We are thrilled to present this year’s list of 12 emerging leaders in healthcare. Managed Healthcare Executive editors picked the emerging leaders from a list of almost 40 nominees. They come from the full gamut of U.S. healthcare, including companies harnessing the ever-increasing amount of healthcare data, community health worker organizations addressing social determinants of health, and enterprises devoted to improving Medicaid program access and quality. These leaders are tackling the challenges of the 21st century with creativity, dedication and insight. They give us confidence in the future of healthcare.
I am from Fairfax, Virginia, and graduated magna cum laude from Harvard College. I began my career at Bain & Company in New York working with Fortune 50 companies in tech, finance and consumer products. My first venture, in 2009, was a charter elementary school in the Bedford-Stuyvesant section of Brooklyn, which today serves more than 600 students every year. In 2011, I led the sale of my private equity firm’s largest investment, a case-management services company. I left private equity to build Aidin when my uncle was diagnosed with early- onset Alzheimer’s disease. I live in the Clinton Hill section of Brooklyn.
Career turning point: When I was first exploring starting Aidin, my boss at my private equity job sat me down to convince me not to try. But as he explained his reasoning — the risk, the career path, the opportunity at my current role — I realized these were all of his reasons not to start something. None of them resonated with me. I was eager to take a risk early in my career, knew I wanted to be an entrepreneur in the long term. I never planned to stay in finance.
Learning to sift advice through the filter of the speaker turned out to be an essential skill for starting a business. As Aidin got up and running, I spoke with healthcare veterans of all stripes and heard contradictory advice every day. Learning to absorb the right input and moderate the rest helped Aidin find its footing quickly.
Long-lasting COVID-19 Effect: COVID-19 impacted case management teams acutely and immediately and has forever changed the practice landscape, from the fire drills in early pandemic days to clear out hospital beds and create capacity, to massive shifts toward remote work and collaboration and new reliance on community partners for tight partnership. Nearly a decade into our work at Aidin, COVID-19 highlighted how closely our clients rely on our work in day-to-day and emergency situations. We are in awe of the heroes who stepped up during the pandemic to care for others at their own risk, and we are more committed than ever to enabling the recognition of case management as the strategic mission critical role it is.
What I would change about U.S. healthcare: If we are going to have a free market healthcare system, I want it to be a well-functioning market where supply and demand are transparent, where consumers are empowered with the right information to make rational decisions and where quality care leads to more visibility and referrals. Today, too many healthcare decisions are made without access to basic information, leading to an inefficient, irrational market.

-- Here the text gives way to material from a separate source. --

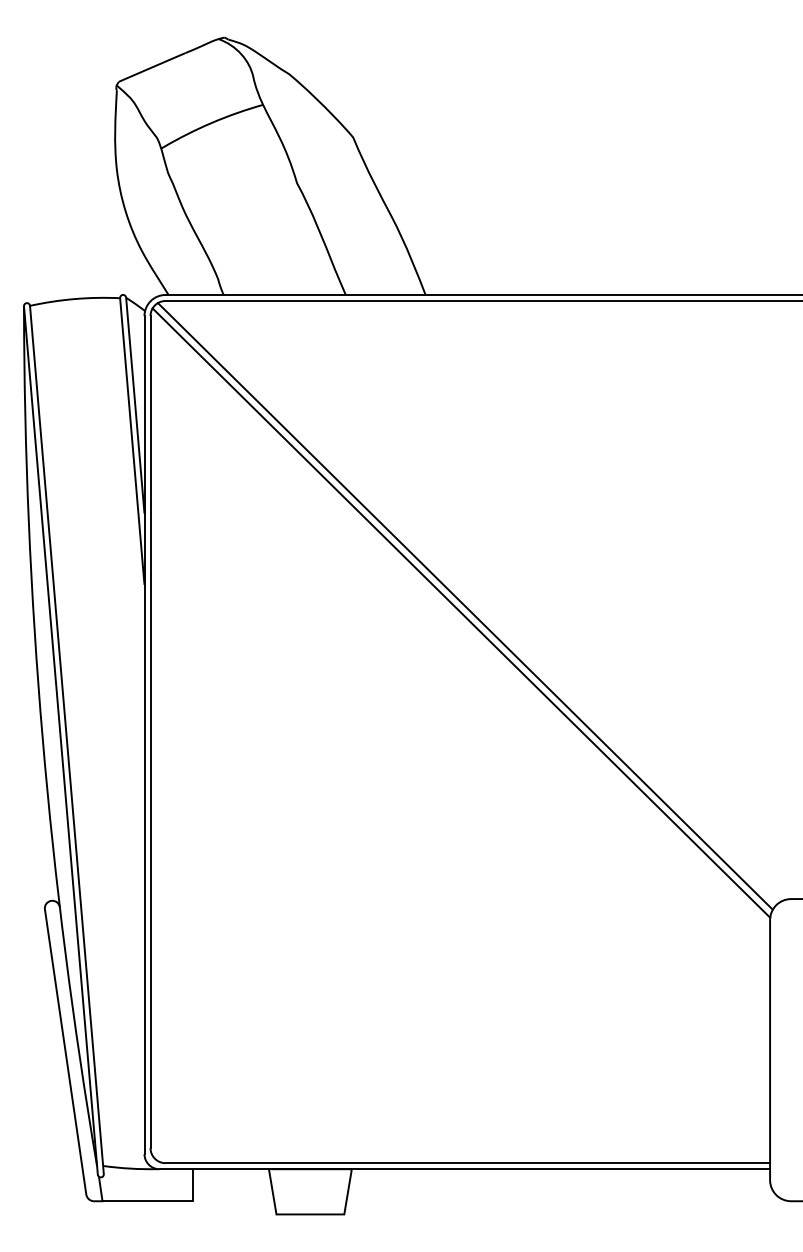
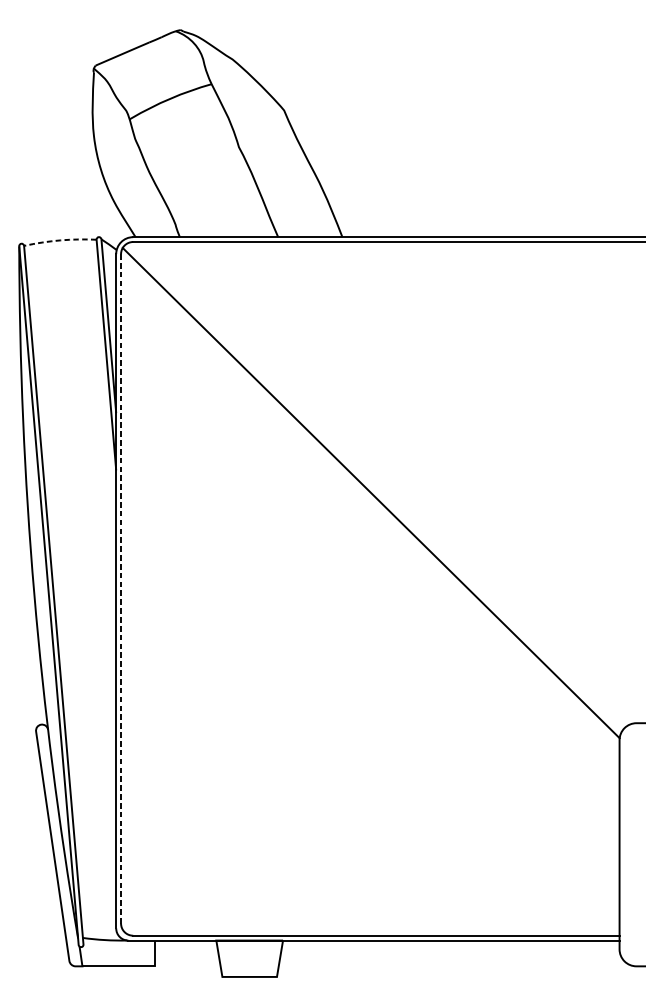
arc: (74, 299) -> (59, 240), solid -> dashed
line: (464, 606) -> (373, 487), removed
line: (150, 731) -> (121, 588), solid -> dashed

Book everyone in healthcare should read: “Reinventing Organizations” by Frederic Laloux is a major influence on how we work as a team at Aidin. We embrace fluid roles and teams, holistic jobs that invite everyone to participate in strategy and implementation, and collaboration that brings out the best across everyone. The book outlines the evolution of how people work together based on the technology available to them.
Guilty pleasure: I live in Brooklyn where, for better or worse, the world is at your fingertips. When I realized that a delicious bakery just a 15-minute walk from my house offered delivery until 10 p.m., my twice weekly “walk-and-a-cupcake” ritual turned into a thrice-weekly “cupcake-but-no-walk” ritual.